### Excerpted text ###

Preparation of the Whole Cell Mössbauer Sample

A 57Fe3+ stock solution (158 mM) was prepared as previously described (11). TOP10 cells were grown in LB medium which contains ∼12 µM 56Fe determined by the ferrozine assay. One milliliter of an overnight culture of TOP10/pBAD-nrdB was inoculated into 500 mL of LB medium supplemented with 100 µg/mL ampicillin and 50 µM 57Fe3+ in a 2.8 L baffle flask. The cells were grown at 37 °C and 200 rpm until A600 was ∼0.5, at which time l-ara was added to a final concentration of 0.5 mM. The cells were grown for an additional 2 h (A600 ∼ 1.7) before being harvested by centrifugation at 7000g for 20 min at 4 °C. The cells were washed once with 50 mL of buffer A, and the wet cell paste (∼450 µL) was packed directly into Mössbauer cups. A control experiment was carried out under identical growth conditions, but no ara was added.

Mössbauer Spectroscopy

Mössbauer spectra were recorded on a spectrometer from Web Research (Edina, MN), equipped with a SVT-400 cryostat from Janis Research Co. (Wilmington, MA). Spectra were collected in constant acceleration mode in transmission geometry. Isomer shifts are quoted relative to the centroid of α-Fe at room temperature. Spectra were analyzed with WMOSS from Web Research.

Results

Determination of the Iron and Y Content in Purified N-S-β and C-S-β.

###

Extend the Mössbauer methods text from its final heading by writing the section that follows it.

### Available data ###

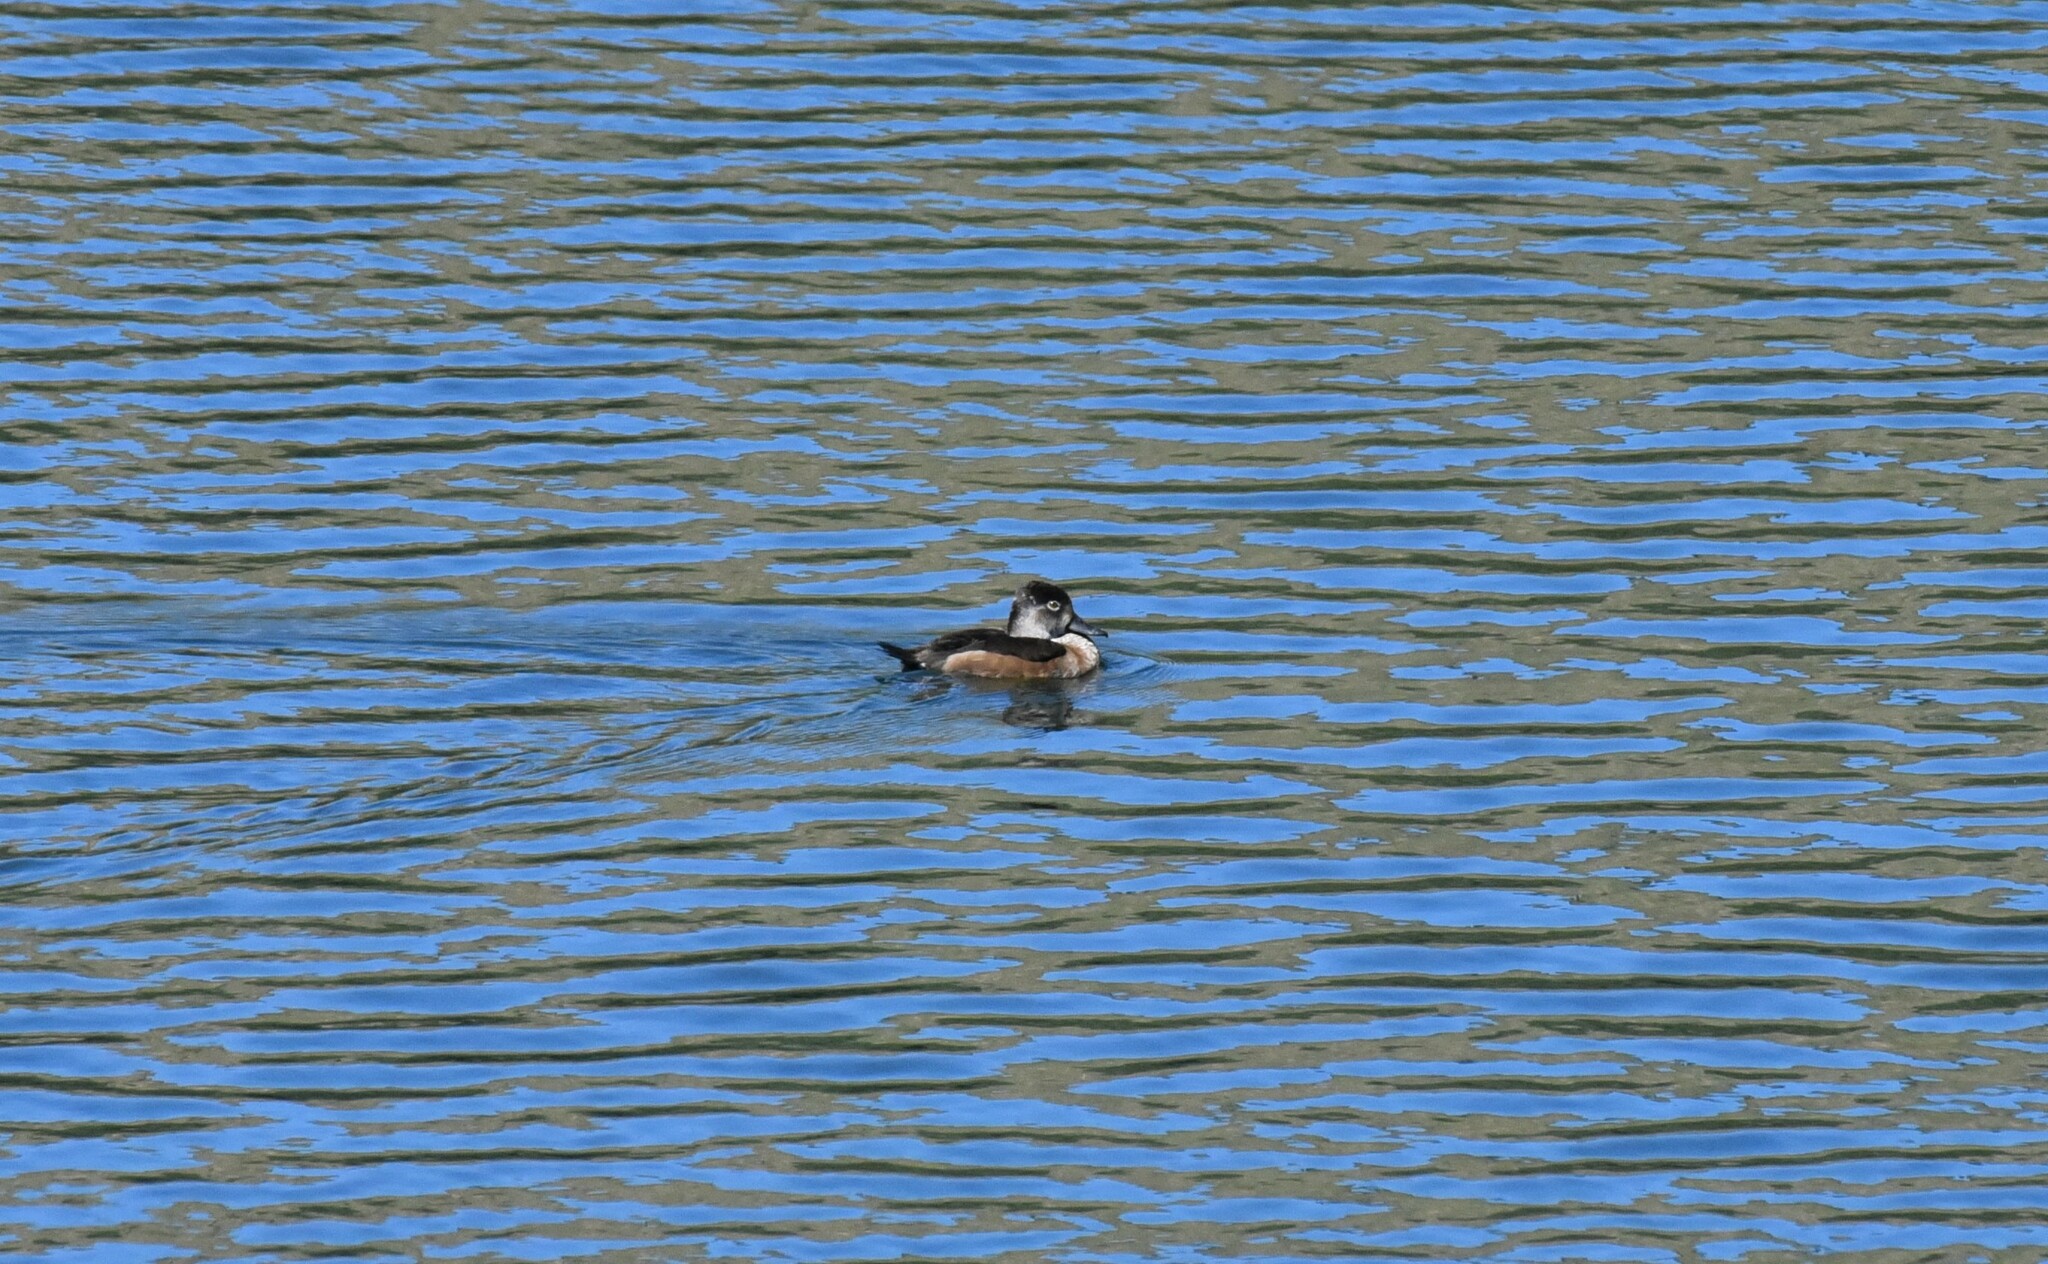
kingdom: Animalia
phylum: Chordata
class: Aves
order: Anseriformes
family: Anatidae
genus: Aythya
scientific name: Aythya collaris
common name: Ring-necked duck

###

Answer section ▸
The first approach to determining the in vivo concentration of Y per β and Fe per β was to construct a nrdB fusion with a StrepII tag (WSHPQFEK) at either its N- or C-terminus and to place them in a pBAD vector (24). Each plasmid was transformed into TOP10 cells, and the levels of β were modulated by the concentrations of ara in the growth medium. The goal was to rapidly isolate N-S-β or C-S-β by affinity chromatography and to determine the loading of the diferric Y cofactor with minimal loss of Y. This approach has been successful in the rapid purification of S. cerevisiae ββ′ (15). A StrepII tag was chosen for the fusion because in contrast with the more commonly used FLAG and His tags, the StrepII tag has minimal number of side chains that might bind Fe2+ and thus might interfere with iron cluster assembly in vivo.

C-S-β was generated with no linker between β and the StrepII tag as the C-terminal tail of all β subunits is largely responsible for interaction with the α subunit, and thus, any manipulation of this end was expected to result in a construct inactive in nucleotide reduction (25). This construct led to efficient expression of β that was rapidly purified to homogeneity using the Strep-Tactin Sepharose column (Figure 1A, lane 5). The activity assay confirmed that C-S-β is inactive.

Figure 1.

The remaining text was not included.